Um grupo de estudantes, professores e pesquisadores da Universidade de Sydney em parceria com a Universidade Nacional da Austrália sugere que as carcaças dos animais podem ser usadas em prol do ecossistema. 

Especialista da ONG Humane Society International procura por animais sobreviventes na Ilha Canguru, na Austrália, após os incêndios que devastaram a costa leste do país
Especialista da ONG Humane Society International procura por animais sobreviventes na Ilha Canguru, na Austrália, após os incêndios que devastaram a costa leste do país - Peter Parks/AFP

Eles acreditam que o método possa desempenhar um papel decisivo na recuperação mais rápida das queimadas, fornecendo nutrientes para animais, plantas e microrganismos.

Segundo Phillip Barton, o que está sendo proposto é um processo de descarte alternativo, como a compostagem, “reciclando” animais mortos. Isto mataria a maioria dos germes, enquanto o enterro apenas joga o problema para baixo da terra. 

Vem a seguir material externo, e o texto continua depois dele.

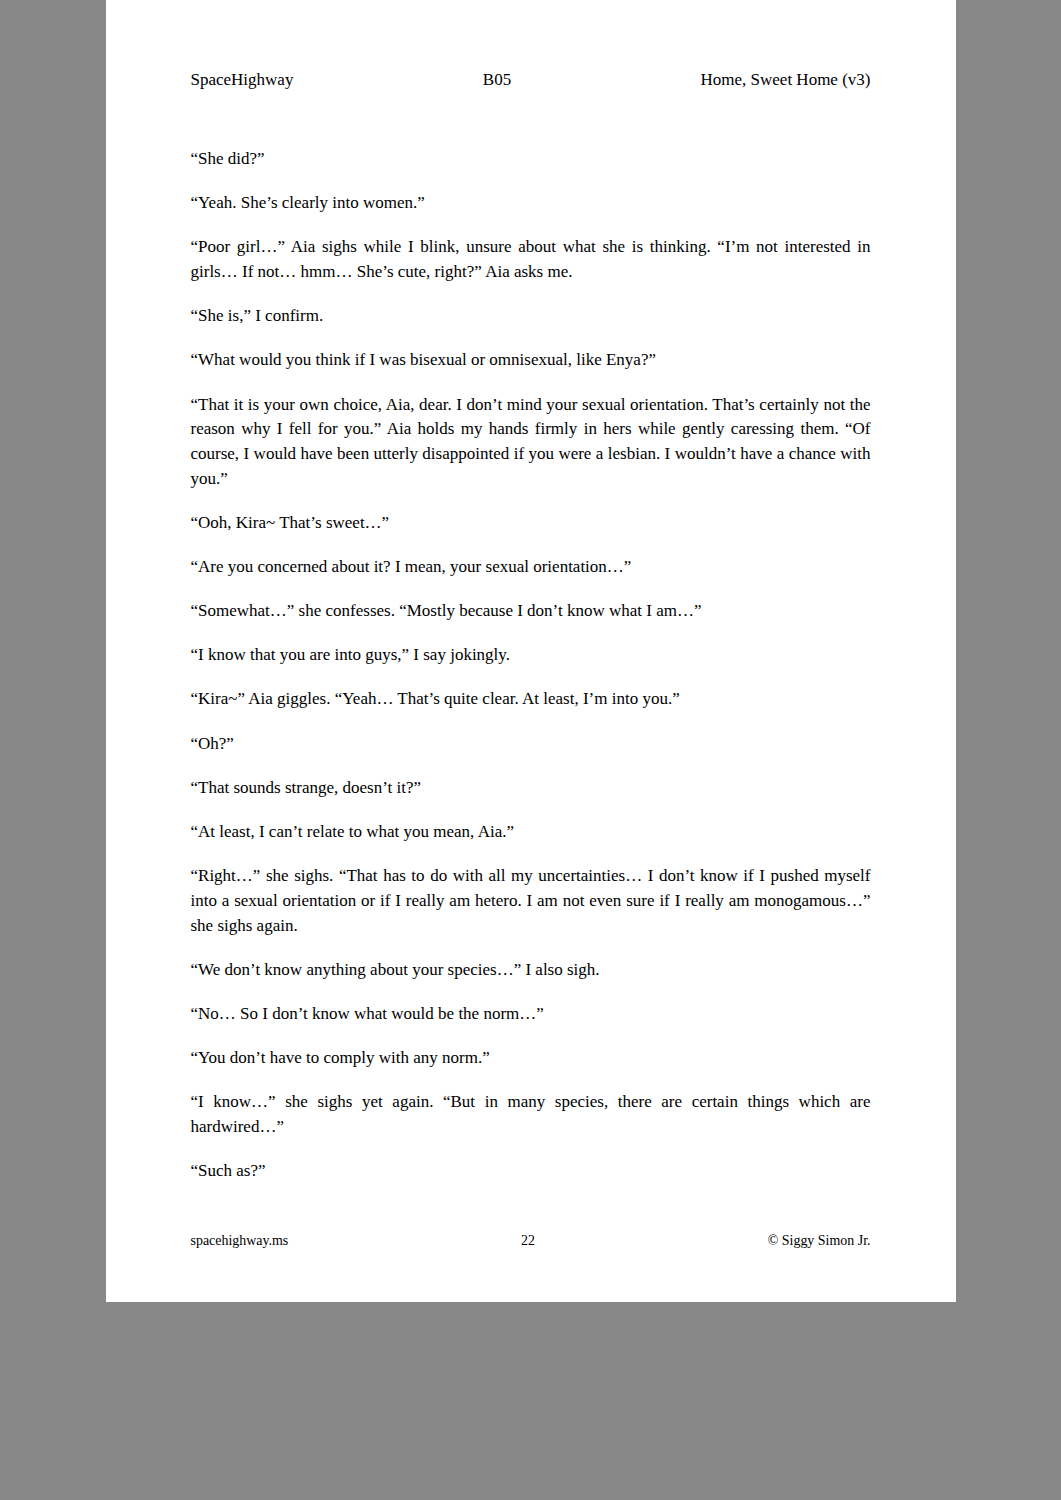SpaceHighway B05 Home, Sweet Home (v3)
“She did?”
“Yeah. She’s clearly into women.”
“Poor girl…” Aia sighs while I blink, unsure about what she is thinking. “I’m not interested in girls… If not… hmm… She’s cute, right?” Aia asks me.
“She is,” I confirm.
“What would you think if I was bisexual or omnisexual, like Enya?”
“That it is your own choice, Aia, dear. I don’t mind your sexual orientation. That’s certainly not the reason why I fell for you.” Aia holds my hands firmly in hers while gently caressing them. “Of course, I would have been utterly disappointed if you were a lesbian. I wouldn’t have a chance with you.”
“Ooh, Kira~ That’s sweet…”
“Are you concerned about it? I mean, your sexual orientation…”
“Somewhat…” she confesses. “Mostly because I don’t know what I am…”
“I know that you are into guys,” I say jokingly.
“Kira~” Aia giggles. “Yeah… That’s quite clear. At least, I’m into you.”
“Oh?”
“That sounds strange, doesn’t it?”
“At least, I can’t relate to what you mean, Aia.”
“Right…” she sighs. “That has to do with all my uncertainties… I don’t know if I pushed myself into a sexual orientation or if I really am hetero. I am not even sure if I really am monogamous…” she sighs again.
“We don’t know anything about your species…” I also sigh.
“No… So I don’t know what would be the norm…”
“You don’t have to comply with any norm.”
“I know…” she sighs yet again. “But in many species, there are certain things which are hardwired…”
“Such as?”
spacehighway.ms 22 © Siggy Simon Jr.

“Muitas vezes a solução mais rápida e prática é enterrar estes animais, mas podemos usar as carcaças para compostagem. Isso permitiria que esses animais mortos servissem como fertilizantes. O ecossistema reage de maneira muito eficaz a este tipo de processo”, explica Barton.

As carcaças, ressalta ele, podem alimentar um grande número de animais sobreviventes, entre eles lagartos, águias, gatos e cachorros selvagens. Também serviriam para insetos como formigas, besouros e moscas e poderiam ajudar no processo de polinização. 

Por outro lado, carcaças podem transmitir doenças graves e colocar em risco não só a saúde animal como a saúde humana. Além disso, são vistas como uma ameaça à biossegurança nacional. Por isso, o governo decidiu enterrar os animais em valas comuns.